Just over a year ago, Ethiopia was still in contention as Africa’s leading jailer of journalists, and everything that had the scent of opposition on it.

Abiy came to power after his predecessor Hailemariam Desalegn, who dramatically resigned in February 2018, was in the process of releasing political prisoners to stem the tide of Oromo and Amhara protests that had put the long-ruling Ethiopian Peoples’ Revolutionary Democratic Front (EPRDF) on the back foot.

Abiy went into overdrive, flinging the prison doors open and basically throwing away the keys. One of the released people, Brigadier-General Asamnew Tsige, recently staged a failed coup against the regional government in Amhara, in which state president Ambachew Mekonnen was killed.

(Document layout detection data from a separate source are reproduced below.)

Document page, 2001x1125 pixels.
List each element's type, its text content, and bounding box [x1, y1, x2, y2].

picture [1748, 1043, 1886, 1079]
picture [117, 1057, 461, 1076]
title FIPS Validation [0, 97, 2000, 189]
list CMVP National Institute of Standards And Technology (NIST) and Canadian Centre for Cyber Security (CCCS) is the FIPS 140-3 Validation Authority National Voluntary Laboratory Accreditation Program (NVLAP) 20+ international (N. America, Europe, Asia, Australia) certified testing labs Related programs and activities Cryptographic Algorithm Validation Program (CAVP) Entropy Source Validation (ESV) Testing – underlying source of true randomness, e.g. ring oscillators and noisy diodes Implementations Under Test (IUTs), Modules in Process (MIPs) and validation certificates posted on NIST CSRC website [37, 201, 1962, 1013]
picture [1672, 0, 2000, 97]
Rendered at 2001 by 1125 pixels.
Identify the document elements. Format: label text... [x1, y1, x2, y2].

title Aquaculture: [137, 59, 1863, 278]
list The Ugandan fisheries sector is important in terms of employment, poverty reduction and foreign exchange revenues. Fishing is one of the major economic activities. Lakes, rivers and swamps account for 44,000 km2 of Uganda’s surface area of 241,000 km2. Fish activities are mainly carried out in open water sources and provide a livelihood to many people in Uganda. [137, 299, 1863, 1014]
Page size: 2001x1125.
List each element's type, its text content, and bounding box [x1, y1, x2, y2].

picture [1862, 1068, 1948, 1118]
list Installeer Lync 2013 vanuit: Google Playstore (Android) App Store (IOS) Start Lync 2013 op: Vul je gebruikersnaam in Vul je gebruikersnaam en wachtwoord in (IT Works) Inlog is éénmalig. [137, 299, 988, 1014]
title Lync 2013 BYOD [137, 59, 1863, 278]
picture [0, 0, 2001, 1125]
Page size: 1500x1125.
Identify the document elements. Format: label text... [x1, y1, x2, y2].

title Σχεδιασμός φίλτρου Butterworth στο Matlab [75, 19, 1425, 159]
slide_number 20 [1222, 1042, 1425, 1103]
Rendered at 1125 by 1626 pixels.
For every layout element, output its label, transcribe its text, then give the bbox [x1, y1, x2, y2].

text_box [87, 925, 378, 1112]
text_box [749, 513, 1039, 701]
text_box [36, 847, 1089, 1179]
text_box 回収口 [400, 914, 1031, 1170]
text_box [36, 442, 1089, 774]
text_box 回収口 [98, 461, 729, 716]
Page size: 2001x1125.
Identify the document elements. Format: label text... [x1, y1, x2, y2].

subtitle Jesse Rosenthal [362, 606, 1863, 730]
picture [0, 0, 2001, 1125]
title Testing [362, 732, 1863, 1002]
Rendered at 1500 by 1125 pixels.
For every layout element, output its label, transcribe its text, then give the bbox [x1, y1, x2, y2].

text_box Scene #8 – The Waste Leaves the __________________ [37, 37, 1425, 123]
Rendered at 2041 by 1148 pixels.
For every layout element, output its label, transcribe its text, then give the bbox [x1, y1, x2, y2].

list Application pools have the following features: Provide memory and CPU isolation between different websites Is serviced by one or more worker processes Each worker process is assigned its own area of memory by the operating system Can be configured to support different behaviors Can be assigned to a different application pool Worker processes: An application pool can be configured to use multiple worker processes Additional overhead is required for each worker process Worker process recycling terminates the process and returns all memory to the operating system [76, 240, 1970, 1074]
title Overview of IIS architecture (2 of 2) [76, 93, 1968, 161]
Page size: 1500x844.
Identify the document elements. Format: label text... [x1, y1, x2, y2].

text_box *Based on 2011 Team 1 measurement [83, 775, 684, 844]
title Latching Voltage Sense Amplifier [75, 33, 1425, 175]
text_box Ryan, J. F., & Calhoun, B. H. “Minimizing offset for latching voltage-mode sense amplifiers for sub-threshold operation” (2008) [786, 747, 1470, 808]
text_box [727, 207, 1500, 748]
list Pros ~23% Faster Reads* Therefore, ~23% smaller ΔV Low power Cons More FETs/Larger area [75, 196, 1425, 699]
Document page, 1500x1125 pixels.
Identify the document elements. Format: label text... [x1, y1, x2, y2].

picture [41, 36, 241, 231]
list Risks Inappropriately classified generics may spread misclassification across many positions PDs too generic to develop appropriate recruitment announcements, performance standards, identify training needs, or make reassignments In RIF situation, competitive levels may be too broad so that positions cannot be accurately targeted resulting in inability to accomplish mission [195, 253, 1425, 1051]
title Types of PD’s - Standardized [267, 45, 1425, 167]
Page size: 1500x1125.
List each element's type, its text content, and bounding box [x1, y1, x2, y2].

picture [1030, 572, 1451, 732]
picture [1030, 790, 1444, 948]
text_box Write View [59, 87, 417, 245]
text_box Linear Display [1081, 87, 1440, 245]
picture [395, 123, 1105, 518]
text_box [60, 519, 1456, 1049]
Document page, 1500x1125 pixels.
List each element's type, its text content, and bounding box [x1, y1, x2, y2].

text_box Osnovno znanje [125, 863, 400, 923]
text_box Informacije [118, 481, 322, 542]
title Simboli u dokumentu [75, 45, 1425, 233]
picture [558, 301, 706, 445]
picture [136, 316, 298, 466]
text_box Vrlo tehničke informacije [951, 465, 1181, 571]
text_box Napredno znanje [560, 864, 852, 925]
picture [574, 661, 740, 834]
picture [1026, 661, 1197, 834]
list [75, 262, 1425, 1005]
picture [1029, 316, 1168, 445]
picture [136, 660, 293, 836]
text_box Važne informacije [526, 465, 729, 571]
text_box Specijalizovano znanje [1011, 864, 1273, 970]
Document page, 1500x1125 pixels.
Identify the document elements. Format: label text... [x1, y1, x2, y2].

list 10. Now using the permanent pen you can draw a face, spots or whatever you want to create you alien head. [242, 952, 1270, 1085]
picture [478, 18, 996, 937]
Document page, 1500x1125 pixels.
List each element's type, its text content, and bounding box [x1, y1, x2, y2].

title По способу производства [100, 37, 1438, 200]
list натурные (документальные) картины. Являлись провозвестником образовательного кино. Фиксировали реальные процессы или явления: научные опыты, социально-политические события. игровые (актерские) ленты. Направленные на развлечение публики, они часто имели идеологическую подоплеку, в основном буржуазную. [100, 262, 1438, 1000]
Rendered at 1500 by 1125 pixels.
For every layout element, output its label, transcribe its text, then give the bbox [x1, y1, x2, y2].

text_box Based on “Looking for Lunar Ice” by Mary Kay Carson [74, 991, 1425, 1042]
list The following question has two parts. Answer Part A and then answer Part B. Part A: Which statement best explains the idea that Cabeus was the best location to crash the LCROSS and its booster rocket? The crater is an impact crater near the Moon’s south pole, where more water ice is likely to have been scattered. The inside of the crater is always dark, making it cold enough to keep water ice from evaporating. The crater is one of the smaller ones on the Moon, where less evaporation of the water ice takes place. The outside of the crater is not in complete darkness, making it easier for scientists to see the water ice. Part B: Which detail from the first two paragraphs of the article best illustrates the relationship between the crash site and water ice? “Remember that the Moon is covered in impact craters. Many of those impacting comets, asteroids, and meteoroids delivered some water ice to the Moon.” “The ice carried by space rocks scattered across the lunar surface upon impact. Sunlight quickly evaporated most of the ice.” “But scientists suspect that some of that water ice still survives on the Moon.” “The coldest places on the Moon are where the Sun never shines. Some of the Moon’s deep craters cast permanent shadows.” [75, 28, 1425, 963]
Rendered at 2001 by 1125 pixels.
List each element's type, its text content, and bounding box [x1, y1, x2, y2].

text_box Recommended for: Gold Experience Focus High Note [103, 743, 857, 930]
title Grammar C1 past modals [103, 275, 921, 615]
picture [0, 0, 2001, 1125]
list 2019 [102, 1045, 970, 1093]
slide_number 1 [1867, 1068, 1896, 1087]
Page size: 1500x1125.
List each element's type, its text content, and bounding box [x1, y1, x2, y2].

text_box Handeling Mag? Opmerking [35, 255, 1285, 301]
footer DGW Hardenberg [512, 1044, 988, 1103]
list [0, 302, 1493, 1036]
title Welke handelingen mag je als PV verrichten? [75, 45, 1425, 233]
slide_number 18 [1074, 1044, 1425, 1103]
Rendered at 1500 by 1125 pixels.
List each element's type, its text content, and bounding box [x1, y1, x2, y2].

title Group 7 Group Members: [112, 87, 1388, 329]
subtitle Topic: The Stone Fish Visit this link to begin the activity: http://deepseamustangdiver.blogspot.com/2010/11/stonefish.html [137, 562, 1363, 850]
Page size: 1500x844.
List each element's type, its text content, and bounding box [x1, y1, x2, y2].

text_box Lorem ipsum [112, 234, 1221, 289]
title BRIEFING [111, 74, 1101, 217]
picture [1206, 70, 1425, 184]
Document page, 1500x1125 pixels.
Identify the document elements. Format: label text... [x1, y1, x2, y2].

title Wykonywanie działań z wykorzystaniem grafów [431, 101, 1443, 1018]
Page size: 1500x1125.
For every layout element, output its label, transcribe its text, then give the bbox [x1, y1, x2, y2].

Separately, at the same time, army chief Gen Seare Mekonnen was shot dead at his residence in Addis Ababa by his bodyguard.

Abiy offered to talk to and granted amnesty to the myriad armed Ethiopian groups that had been fighting the EPRDF. Dozens of them crawled out of the woodwork. Some of them are roaming parts of Ethiopia, spreading violence and mayhem.

After removing the EPRDF boot off the necks of the country, long-oppressed communities are serving up a burst of nationalist xenophobia, hounding others from their lands, which they were previously too powerless to do. Over three million Ethiopians have been displaced by ethnic conflict.

Economic reforms in one of Africa’s most closed, though fastest growing, economies threaten those who have profited from the closed system, and the power of the country’s ancient bureaucracy.

Ethiopia, in its many iterations, has been an empire and a dictatorship.

From the Soviet Union to Yugoslavia, we have learnt that unions imposed by force and held together by terror almost never survive once the tormented people get an opportunity to crawl from under it through a democratic opening or the frailty of the dictatorship.

For over 1,000 years, Ethiopia was an empire in slow-motion collapse. The Abiy reforms – and even Meles Zenawi’s “tribal federalism” that, some argue, only widened the fault lines – in reality are an attempt to save a diminishing empire. Even a reckless betting man wouldn’t put money on how these reforms will end.

But they do seem the only path that could lead to success. By contrast, the previous authoritarian path was well on the way to ending the only way it could – in failure.